TASK DESCRIPTION →
Print the following lines again word for word, leaving the pictures out of your answer.

========

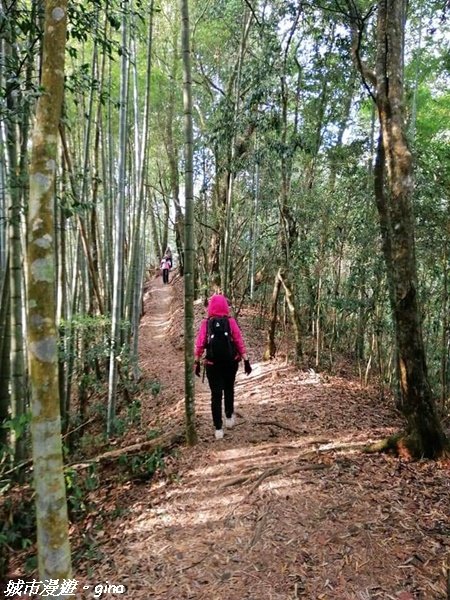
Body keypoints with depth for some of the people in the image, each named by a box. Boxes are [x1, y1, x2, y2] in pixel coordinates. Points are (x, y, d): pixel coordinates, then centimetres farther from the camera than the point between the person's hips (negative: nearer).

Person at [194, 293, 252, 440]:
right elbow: (239, 342, -6)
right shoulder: (230, 321, -6)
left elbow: (199, 344, -4)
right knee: (229, 390, 23)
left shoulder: (206, 323, -5)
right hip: (230, 362, 1)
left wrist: (197, 362, 5)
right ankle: (229, 417, 34)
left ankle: (218, 428, 5)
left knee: (216, 394, 4)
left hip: (212, 363, -1)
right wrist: (246, 361, -1)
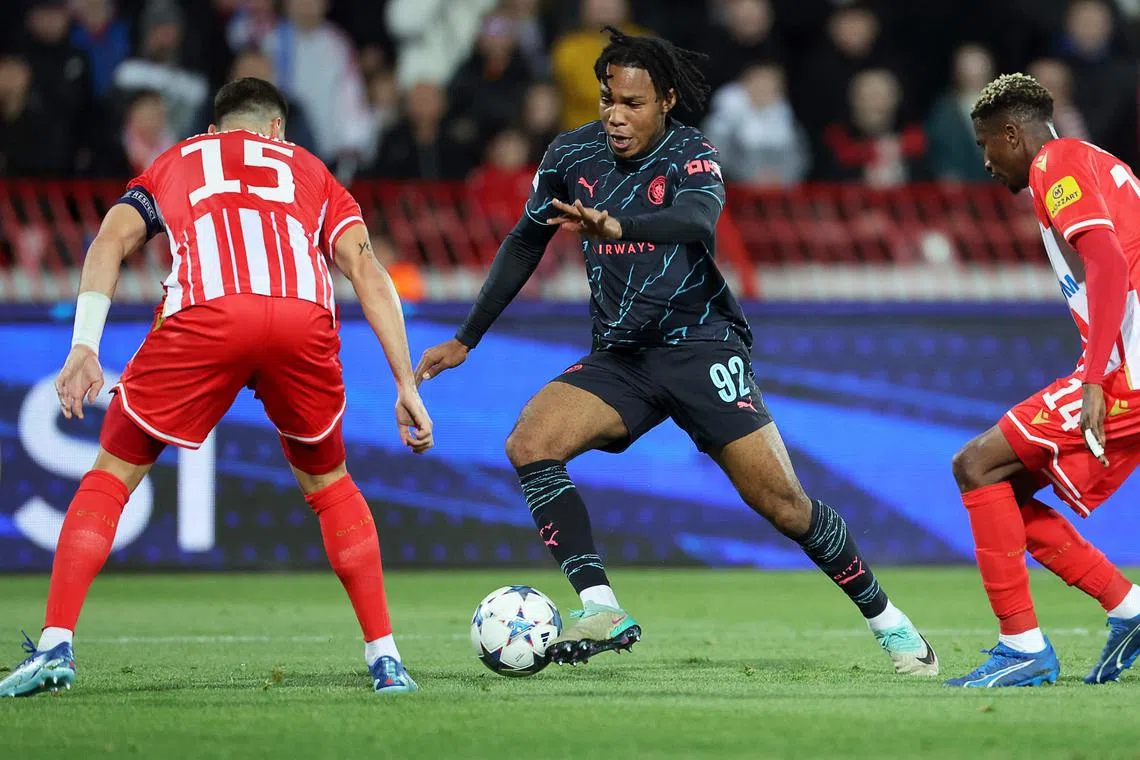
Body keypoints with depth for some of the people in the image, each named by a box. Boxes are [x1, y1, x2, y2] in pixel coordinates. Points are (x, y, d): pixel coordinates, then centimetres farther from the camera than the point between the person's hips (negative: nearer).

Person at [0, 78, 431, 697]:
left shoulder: (176, 162, 35)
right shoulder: (310, 171, 35)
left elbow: (111, 239, 16)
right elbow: (365, 270, 20)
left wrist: (84, 349, 7)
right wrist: (406, 384, 16)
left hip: (203, 316, -1)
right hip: (304, 318, 1)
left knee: (112, 475, 13)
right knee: (328, 484, 25)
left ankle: (55, 646, 0)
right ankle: (385, 658, 18)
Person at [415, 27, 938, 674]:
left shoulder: (692, 156, -12)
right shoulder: (573, 154, 2)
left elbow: (698, 218, -36)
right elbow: (526, 243, 16)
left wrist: (617, 226, -55)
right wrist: (466, 341, 17)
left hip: (702, 346, -4)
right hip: (621, 356, 4)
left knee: (782, 501, -10)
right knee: (530, 444, -21)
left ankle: (886, 619, 10)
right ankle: (602, 612, -23)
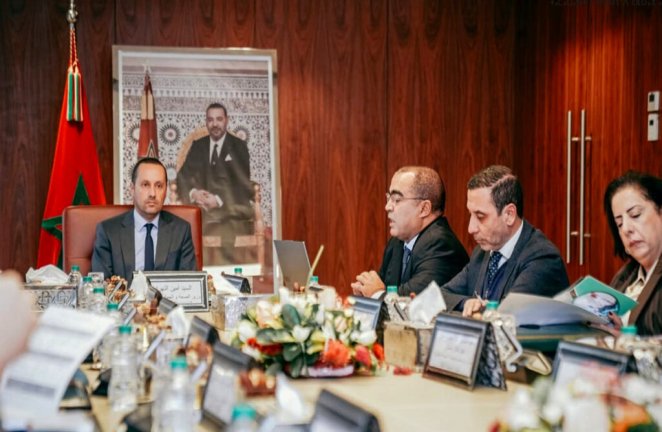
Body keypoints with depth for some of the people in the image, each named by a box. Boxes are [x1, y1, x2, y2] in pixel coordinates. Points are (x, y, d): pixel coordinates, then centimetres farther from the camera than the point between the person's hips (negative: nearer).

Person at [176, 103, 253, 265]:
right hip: (202, 212, 2)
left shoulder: (239, 146, 6)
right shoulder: (197, 146, 17)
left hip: (232, 211, -2)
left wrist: (219, 200, -19)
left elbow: (242, 183, -3)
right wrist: (193, 192, -15)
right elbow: (184, 176, 8)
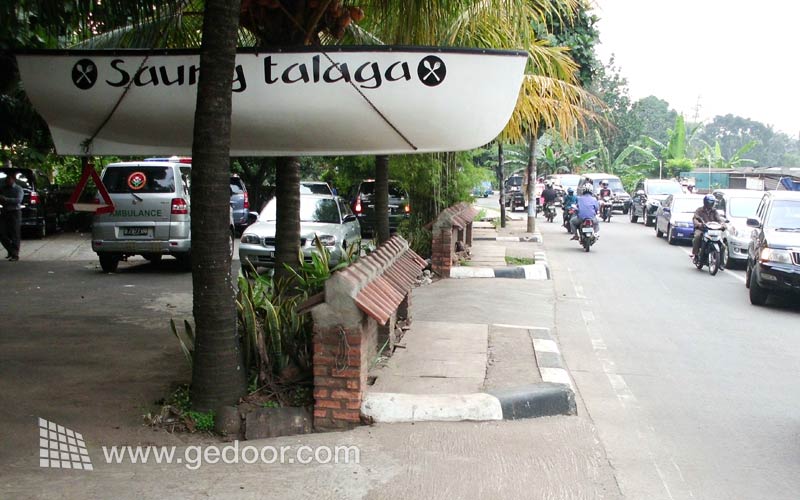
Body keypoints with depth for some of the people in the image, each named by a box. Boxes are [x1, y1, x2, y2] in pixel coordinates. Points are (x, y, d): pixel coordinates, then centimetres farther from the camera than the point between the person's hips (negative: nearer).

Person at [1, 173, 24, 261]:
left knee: (14, 234, -5)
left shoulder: (18, 189, -2)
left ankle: (15, 255, -3)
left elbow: (18, 200, -17)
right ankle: (11, 251, 19)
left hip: (15, 212, -5)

========

OUTPUT OF THE TASK →
Body keypoints with depth for some of the people in the image, each named by a box. Boxes are [x1, y1, x2, y2] in pixel coordinates. Points are (x, y, d): pixel coordinates, then centimetres farther from the camera than the point between the person's hips (negative: nearer).

Person at [194, 293, 252, 440]:
right elbow: (239, 342, -6)
right shoulder: (230, 321, -6)
left elbow: (199, 344, -4)
right knee: (229, 390, 23)
left shoulder: (206, 323, -5)
right hip: (230, 362, 1)
left wrist: (197, 362, 5)
right ankle: (229, 417, 34)
left ankle: (218, 428, 5)
left knee: (216, 394, 4)
left hip: (212, 363, -1)
right wrist: (246, 361, -1)
Body keypoints with depth for some of the people in the image, each named by a box. Boxes are [x1, y1, x2, y2] in pixel coordinates. Points are (x, y, d): pixel coordinates, then centimetres farther from the camera than the point between the person's hips (negative: nearer).

Person at [0, 78, 431, 697]:
left shoulder: (176, 162, 35)
right shoulder: (310, 171, 35)
left elbow: (111, 239, 16)
right elbow: (365, 270, 20)
left wrist: (84, 349, 7)
right wrist: (406, 384, 16)
left hip: (203, 316, -1)
right hip: (304, 318, 1)
left knee: (112, 475, 13)
right knee: (328, 484, 25)
left ankle: (55, 646, 0)
right ankle: (385, 658, 18)
Person at [415, 27, 938, 674]:
left shoulder: (692, 156, -12)
right shoulder: (573, 154, 2)
left elbow: (698, 218, -36)
right elbow: (526, 243, 16)
left wrist: (617, 226, -55)
right wrist: (466, 341, 17)
left hip: (702, 346, -4)
right hip: (621, 356, 4)
left knee: (782, 501, -10)
right knee: (530, 444, -21)
left ankle: (886, 619, 10)
right ankle: (602, 612, -23)
Body keypoints with depth for some of the people in the image, each named by a box. Boxes are [x1, y1, x2, y2] in pixel coordinates. Points are (x, y, d): pixel coordinates, then centimetres farther from the camera than the point between the person's hips (negative: nearer).

Person at [176, 103, 253, 265]:
right hip: (202, 212, 2)
left shoulder: (239, 146, 6)
right shoulder: (197, 146, 17)
left hip: (232, 211, -2)
left wrist: (219, 200, -19)
left elbow: (242, 183, -3)
right wrist: (193, 192, -15)
right elbow: (184, 176, 8)
Body keypoints with depth for some of the people in the image, each named by a box. Boxes are [x1, y1, x2, y2] in pixel coordinates. Points are (x, y, d): pixel coordinates, then centimetres farther from the camera than the point between the person's hips (negative: nearer).

Person at [1, 173, 24, 261]:
left knee: (14, 234, -5)
left shoulder: (18, 189, -2)
left ankle: (15, 255, -3)
left elbow: (18, 200, -17)
right ankle: (11, 251, 19)
left hip: (15, 212, -5)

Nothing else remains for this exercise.